LEXINGTON, Ky. (Aug. 9, 2016) — Tobacco-free advocate and researcher Ellen Hahn, a professor in the University of Kentucky College of Nursing and College of Public Health, can explain the implications of the Food and Drug Administration’s (FDA) deeming rule for electronic cigarettes (e-cigs), cigars, hookah and other tobacco products, which went into effect on Aug. 8.
Until earlier this year, cigars, hookah tobacco and e-cigs remained unregulated by the federal government. The deeming rule establishes jurisdiction over these products and makes it illegal to sell to people under the age of 18 in the U.S. The rule bans the sale or free distribution of cigars, hookah tobacco and e-cigs to people under the age of 18. The rule also gives the FDA the authority to review promotions of products to ensure consumers are informed of the risks of emerging tobacco products. E-cigarettes, cigars, and hookah are now subject to FDA action for false or misleading information, and claims of modified risk.
According to Hahn, the deeming rule marks a crucial step forward in regulating e-cigs, but more protections against the tobacco industry’s deceptive marketing ploys will be necessary to protect people trying to quit tobacco and vulnerable youth. E-cigs contain chemical compounds that pose distinctive health threats and are shown to exacerbate, rather than stymie, nicotine addiction. The tobacco industry has maintained a foothold in the youth marketplace by delivering tobacco in novel forms and enticing flavors. E-cigs continue to rise in popularity with youth, with the rate of e-cig use in high school students climbing from 1.5 percent to 16 percent from 2011 to 2015.
In addition to her academic appointments, Hahn is director of the BREATHE initiative, which includes the Tobacco Policy Research Program, the Kentucky Center for Smoke-free Policy (KCSP) and the Radon Policy Research Program. She holds the Marcia A. Dake Endowed Professorship in the College of Nursing. Hahn is associate director for the Center for Health Services Research, a faculty associate at UK’s NCI-designated Markey Cancer Center and a facilitator for the Lung Cancer Translational Research Group. Hahn received her undergraduate degree in nursing from Frances Payne Bolton School of Nursing, Case Western Reserve University. She earned a Master of Arts in Health Education from The Ohio State University and a Master of Science in community health nursing from Indiana University. In 1992, she completed a doctorate in health policy/health of the community with a minor in substance abuse and the family at Indiana University School of Nursing.

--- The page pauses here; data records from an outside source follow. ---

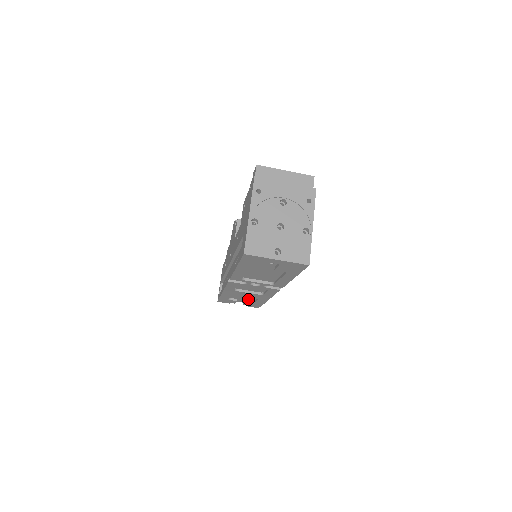
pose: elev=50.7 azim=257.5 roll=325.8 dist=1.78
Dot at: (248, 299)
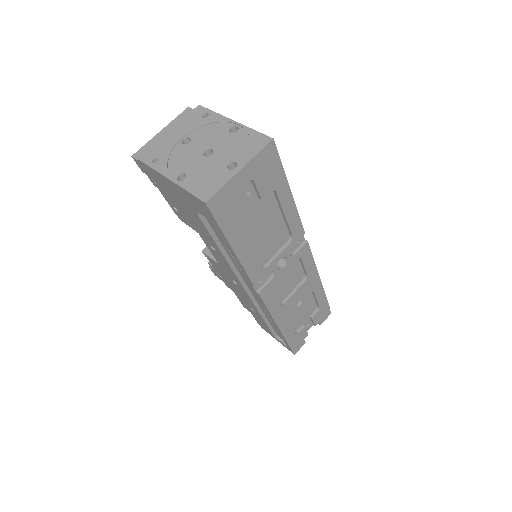
Dot at: (309, 311)
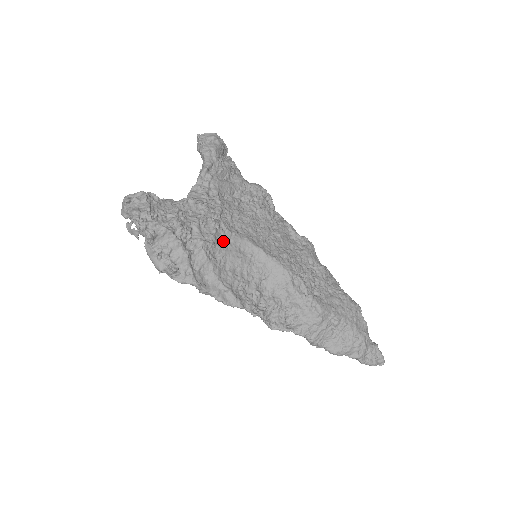
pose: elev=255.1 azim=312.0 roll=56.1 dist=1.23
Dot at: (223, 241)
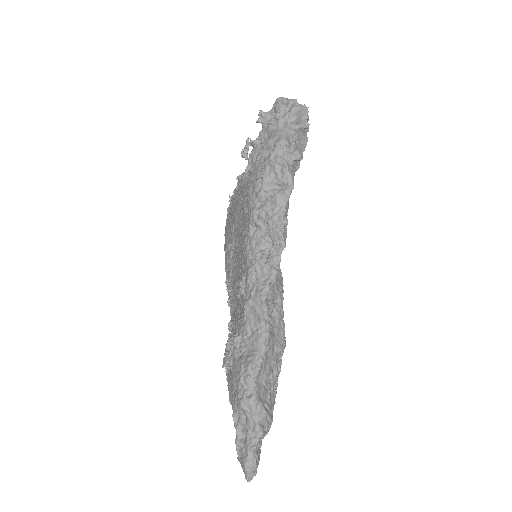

Through KCSP, Hahn and her colleagues have assisted many of Kentucky’s 43 communities to go smoke-free. Thirteen of these communities currently restrict use of e-cigarettes in public places and/or workplaces. See the smoke-free communities map and listings: http://www.uky.edu/breathe/tobacco-policy/smoke-free-communities/ordinance-database. Hahn and colleagues have published multiple smoke-free workplace policy outcome studies showing positive health effects and no harm to business.